Letzte Woche hat die Vereinigte Bundesversammlung zwei neue Mitglieder des Bundesrates gewählt. Besonders die Wahl der Jurassierin Elisabeth Baume-Schneider versetzte den Berner Polit- und Medienbetrieb in Aufregung und strafte manchen Auguren Lügen. In der medialen Aufregung um die vermeintliche Niederlage der Städte ging fast unter, dass erstmals der Kanton Jura im Bundesrat vertreten ist. Wie schon Andrea Masüger in dieser Zeitung (als einer der wenigen Kommentatoren!) treffend schrieb, darf die staatspolitische Bedeutung dieses Entscheids nicht unterschätzt werden.
Auf dem Bundesplatz wehten nach der Wahl jurassische und Berner Flaggen nebeneinander, die Menschen aus beiden Kantonen feierten – und zwar gemeinsam! Wer die äusserst schwierige, auch von Gewalt gezeichnete Ablösungsgeschichte des Juras vom Kanton Bern kennt, freut sich über diese versöhnliche Wahl. Wieder einmal stellen die Schweizer Institutionen ihre Integrationskraft unter Beweis. Ebenso erfreulich ist die Wahl der zehnten Schweizer Bundesrätin. Für ein Land wie die Schweiz, das gleichstellungspolitisch im Rückstand liegt und deshalb 2019 über eine halbe Million Menschen auf die Strassen trieb, wäre das Fehlen einer linken Frau in der Landesregierung schlicht unhaltbar.

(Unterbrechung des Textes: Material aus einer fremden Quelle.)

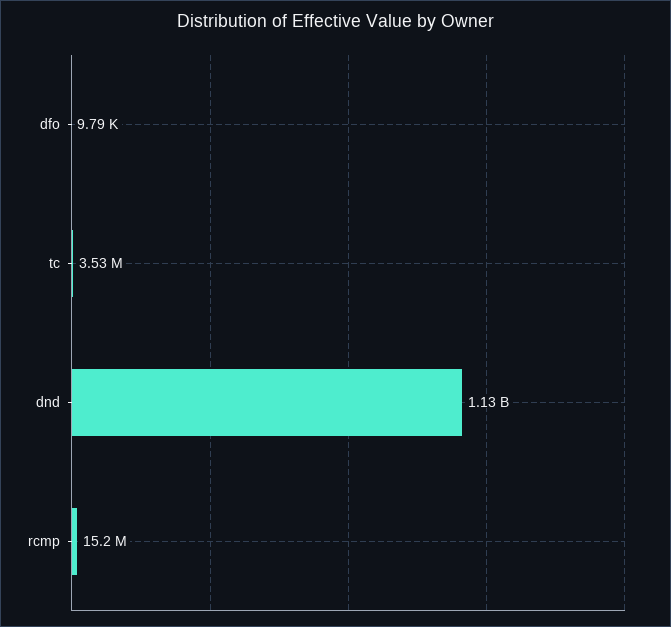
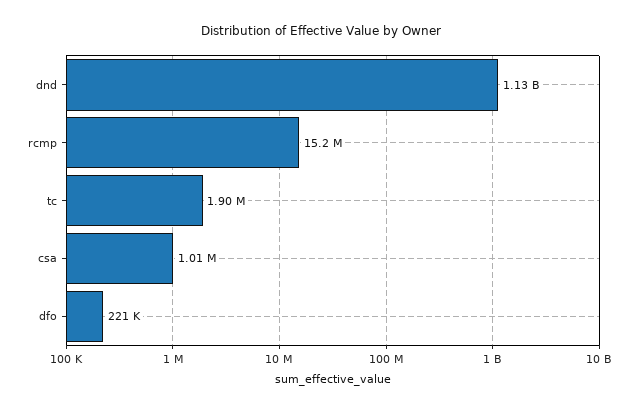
dfo: 9790 -> 221000
tc: 3530000 -> 1900000
csa: none -> 1010000

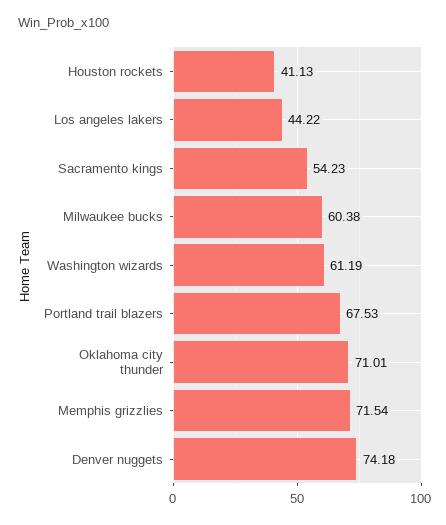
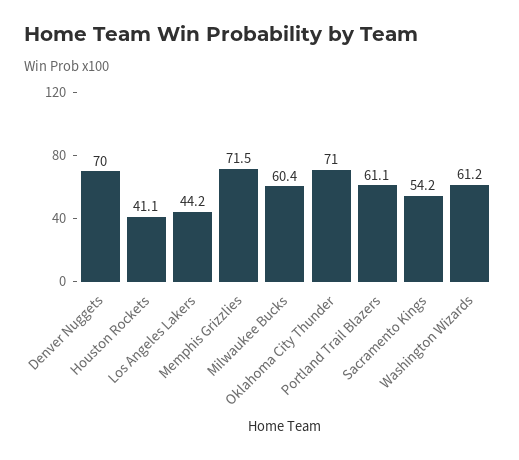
Portland trail blazers: 67.53 -> 61.1
Denver nuggets: 74.18 -> 70

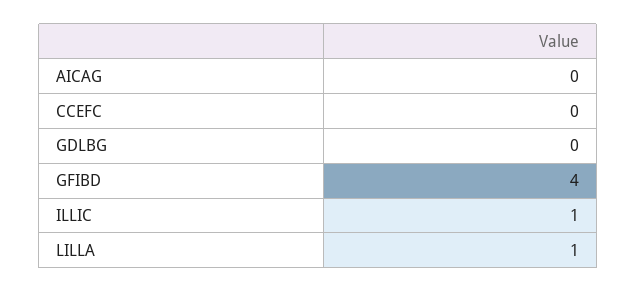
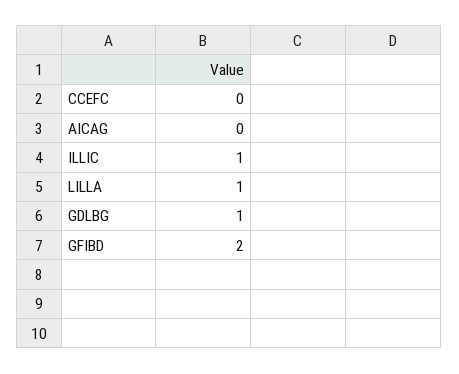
GDLBG: 0 -> 1
GFIBD: 4 -> 2

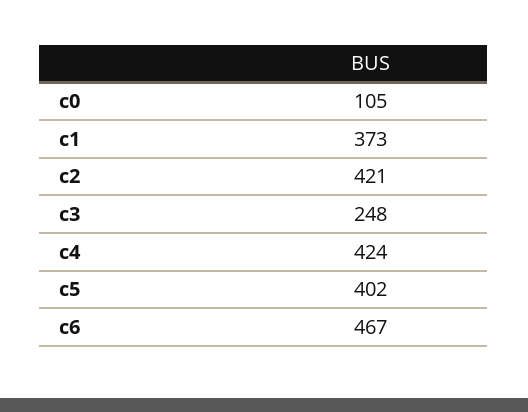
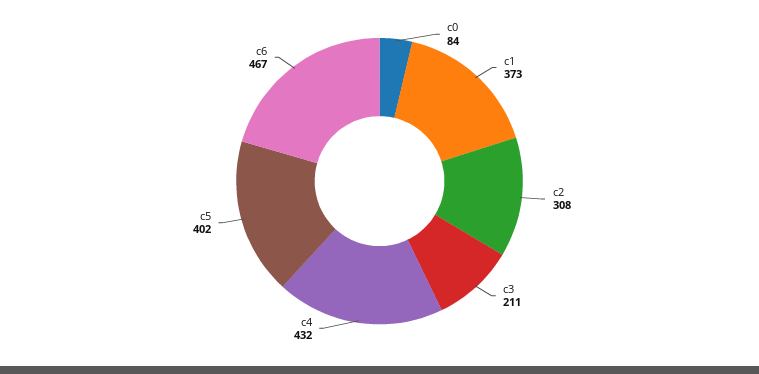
c0: 105 -> 84
c2: 421 -> 308
c3: 248 -> 211
c4: 424 -> 432

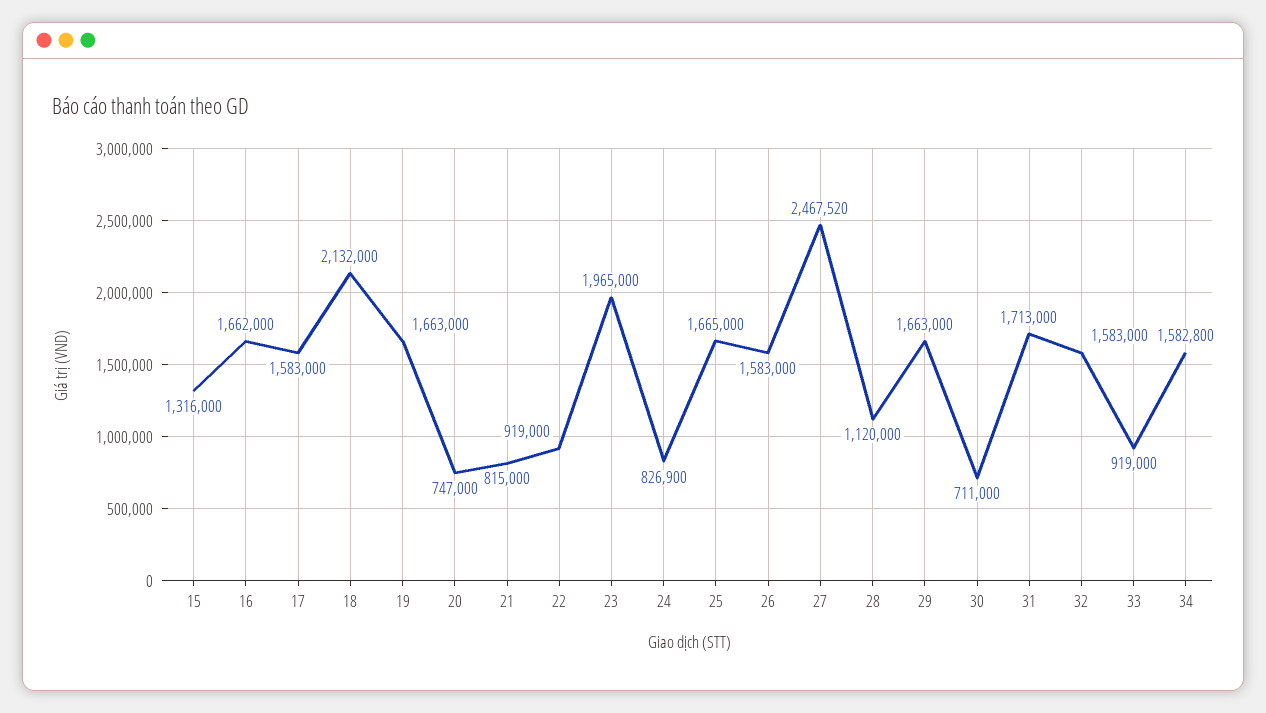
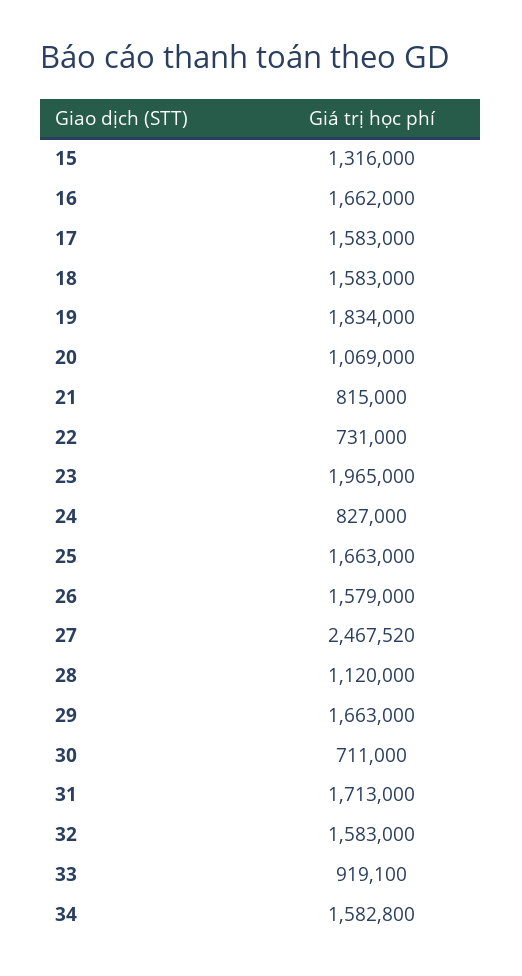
18: 2132000 -> 1583000
19: 1663000 -> 1834000
20: 747000 -> 1069000
22: 919000 -> 731000
24: 826900 -> 827000
25: 1665000 -> 1663000
26: 1583000 -> 1579000
33: 919000 -> 919100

Im Schatten der Bundesratswahlen haben die Räte letzte Woche auch ein ausgeglichenes Budget für das Jahr 2023 verabschiedet. Doch der Finanzplan zeigt, dass schon bald schwierige Verteilungskämpfe ausbrechen könnten. Hauptgrund dafür ist die überhastete und sachlich unkluge Erhöhung der Armeeausgaben.
Als Wladimir Putin im Februar seinen verbrecherischen Angriff gegen die Ukraine befahl, zertrümmerte er nicht nur das Völkerrecht und die europäische Sicherheitsarchitektur. Er setzte auch eine regelrechte Aufrüstungsspirale in Europa in Gang. Alle Staaten überschätzten Russlands militärisch Stärke. Statt wie geplant – und von Vielen vorausgesagt – überrollte Russland die Ukraine nicht in einer Woche. Im Gegenteil: Putins Regime erleidet seit fast zehn Monaten eine militärische Niederlage nach der anderen. Natürlich kämpfen die Ukrainerinnen und Ukrainer heldenhaft. Ihnen hilft aber auch, dass Russlands Waffensysteme denen des Westens klar unterlegen sind. Das erstaunt nicht, wenn man bedenkt, dass die USA zehn Mal mehr und Europa doppelt so viel für die Armee ausgeben als Russland. Dass auch die neutrale Schweiz, die ohnehin keine Waffen liefern darf, ebenfalls massiv aufrüsten soll, ergibt weder sicherheitspolitisch noch finanziell Sinn. Zumal unser Land schon heute eine überdimensionierte Armee hat. Geradezu absurd wird die von den Bürgerlichen durchgedrückte Aufstockung des Militärbudgets, wenn man sich vor Augen führt, dass das VBS noch gar nicht weiss, was es mit dem vom Parlament beschlossenen Geld beschaffen soll.
Stattdessen wissen wir alle, was die Priorität für eine sichere und souveräne Schweiz wäre: Investitionen in erneuerbare Energien, in Energieeffizienz und in den ökologischen Umbau unseres Landes. Nur so leisten wir einen Beitrag gegen die grösste Bedrohung – die Klimakrise – und machen uns von den Diktatoren dieser Welt unabhängig. Es bleibt zu hoffen, dass der neu zusammengesetzte Bundesrat die Prioritäten wieder richtig setzt.
Dieser Text ist am 14. Dezember 2022 als Kolumne in der Südostschweiz erschienen.